### REQUIRED WORK
An exact copy is required of the lines running from the one that contains "left shoulder: (859, 1184)" to the end of the material, both ends included, with pictures omitted.

+++ SUPPLIED RECORDS

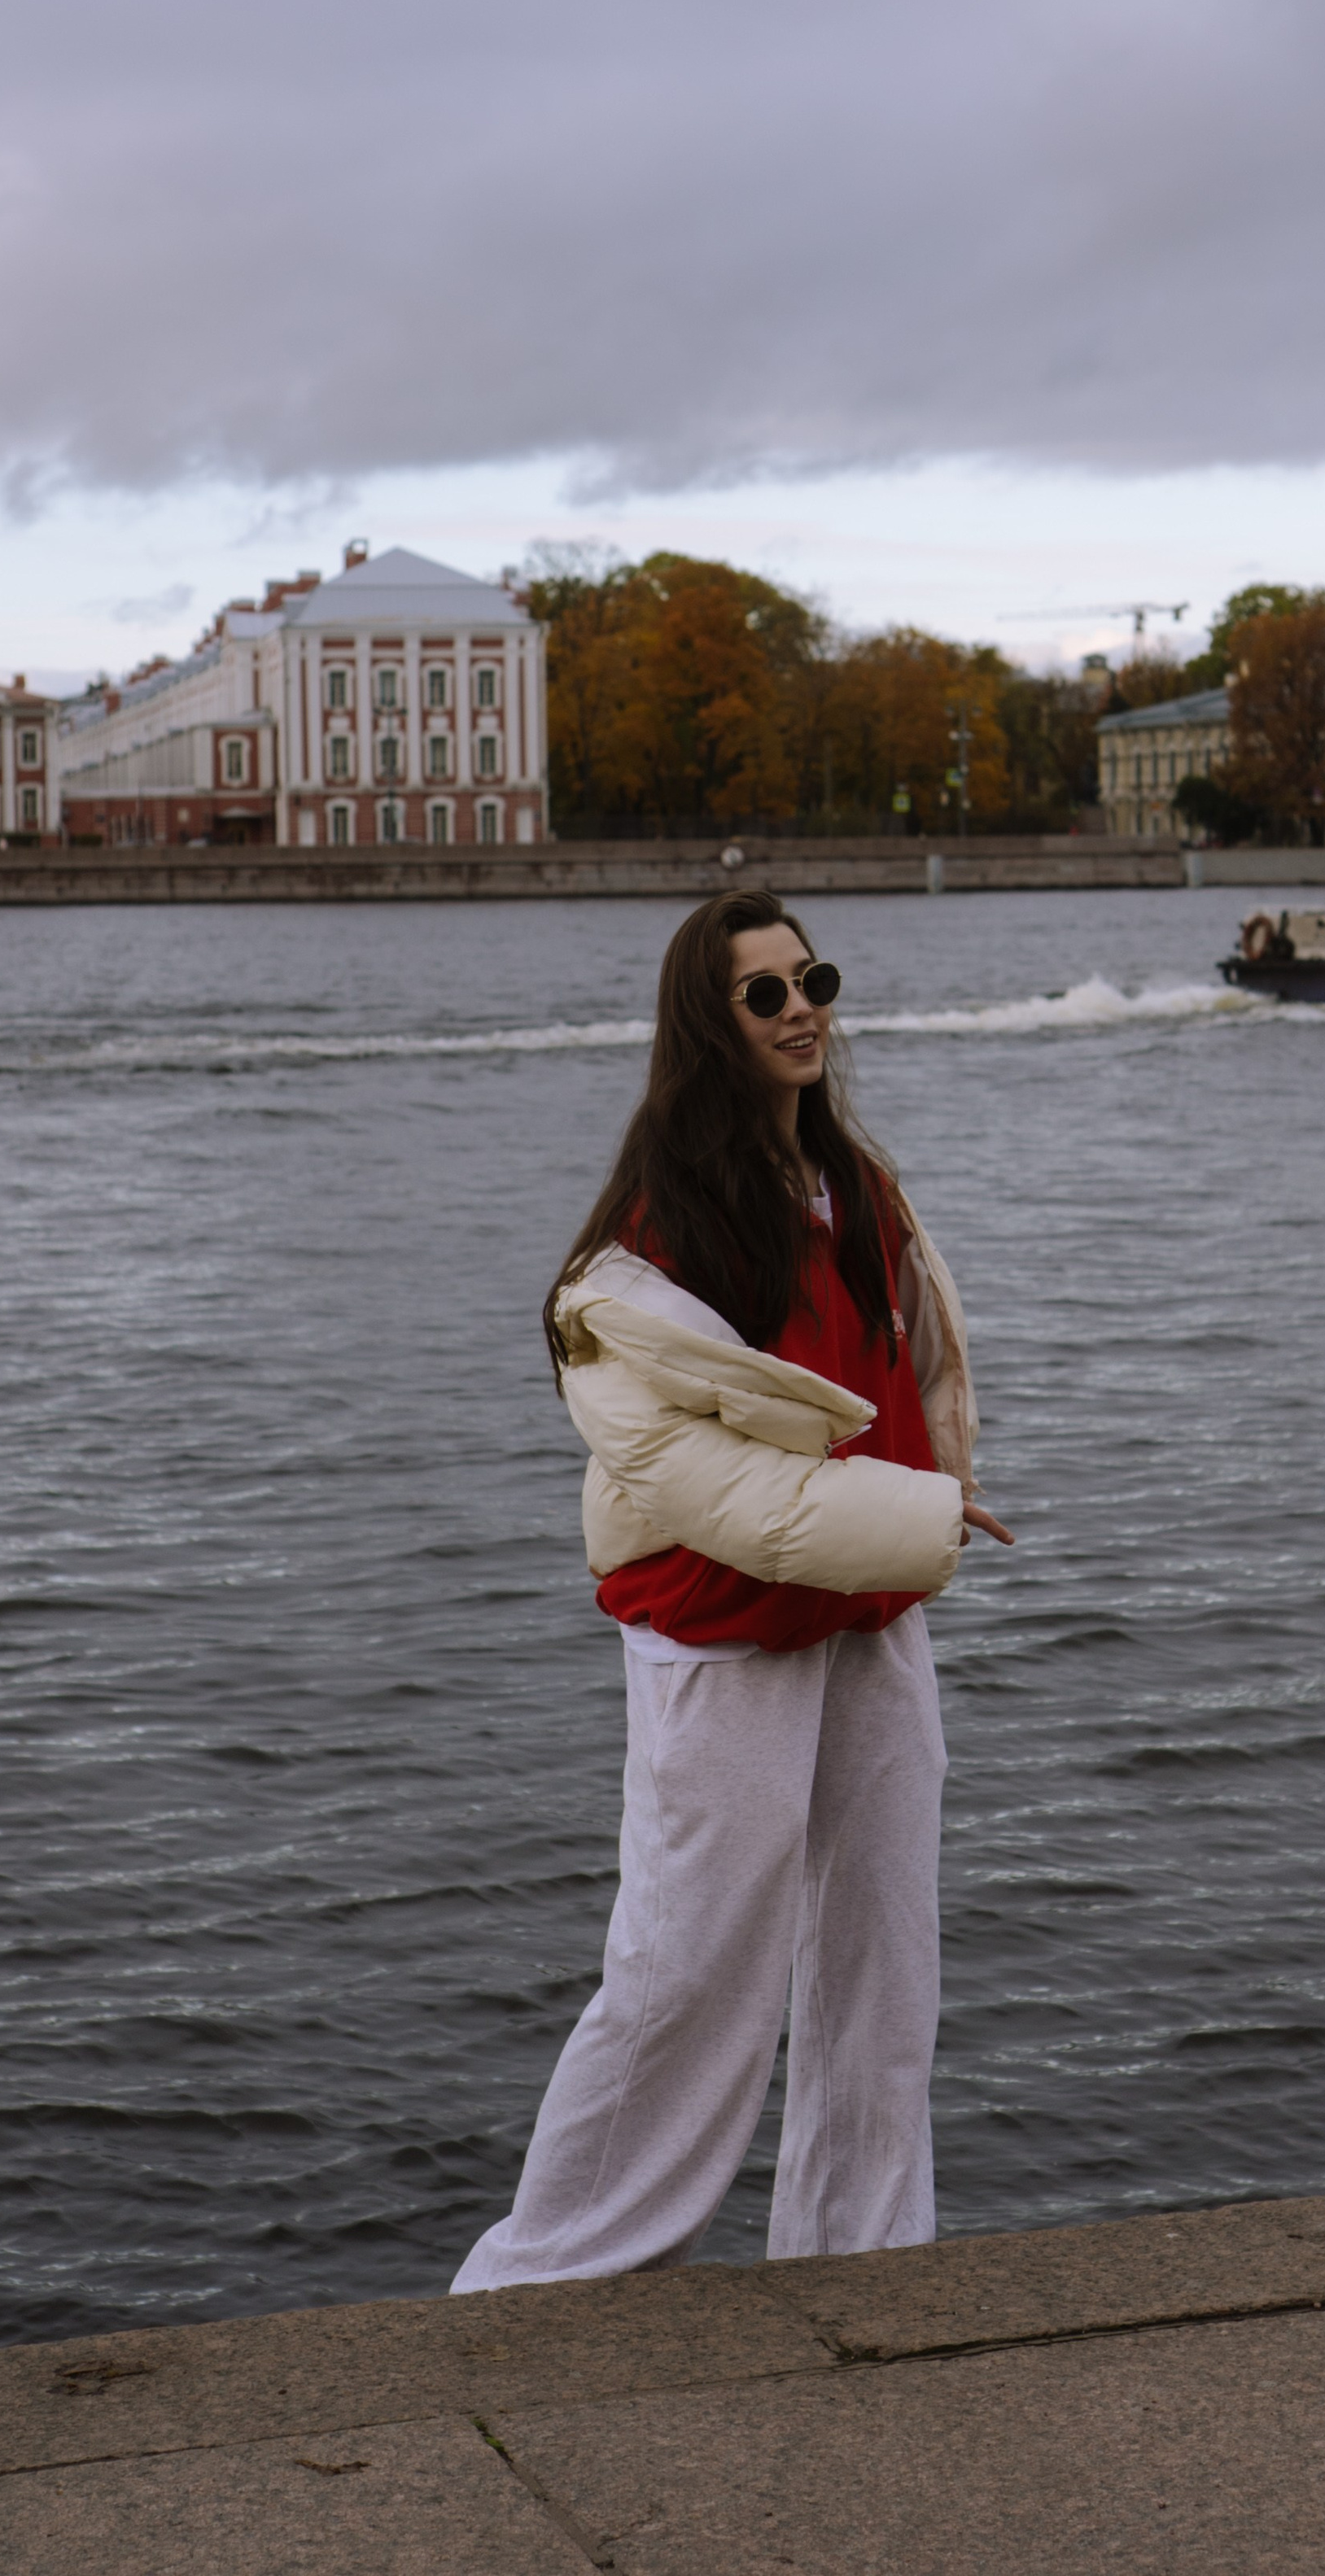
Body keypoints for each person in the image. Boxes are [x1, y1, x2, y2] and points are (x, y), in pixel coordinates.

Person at [451, 888, 1012, 2290]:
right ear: (711, 1023)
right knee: (689, 1974)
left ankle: (861, 2261)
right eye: (764, 993)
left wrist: (934, 1485)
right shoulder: (653, 1237)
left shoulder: (859, 1184)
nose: (801, 1007)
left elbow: (911, 1371)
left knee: (884, 1974)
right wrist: (925, 1514)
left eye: (812, 976)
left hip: (870, 1617)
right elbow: (715, 1492)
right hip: (724, 1631)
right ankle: (546, 2281)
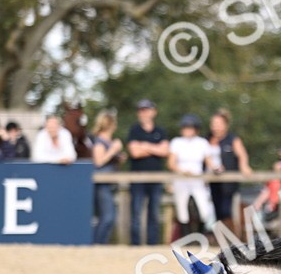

++++++

### SOLUTION TO THIS PROBLEM
left shoulder: (859, 1184)
nose: (801, 1007)
left elbow: (911, 1371)
left knee: (884, 1974)
right wrist: (925, 1514)
left eye: (812, 976)
left hip: (870, 1617)
right elbow: (715, 1492)
right hip: (724, 1631)
right ankle: (546, 2281)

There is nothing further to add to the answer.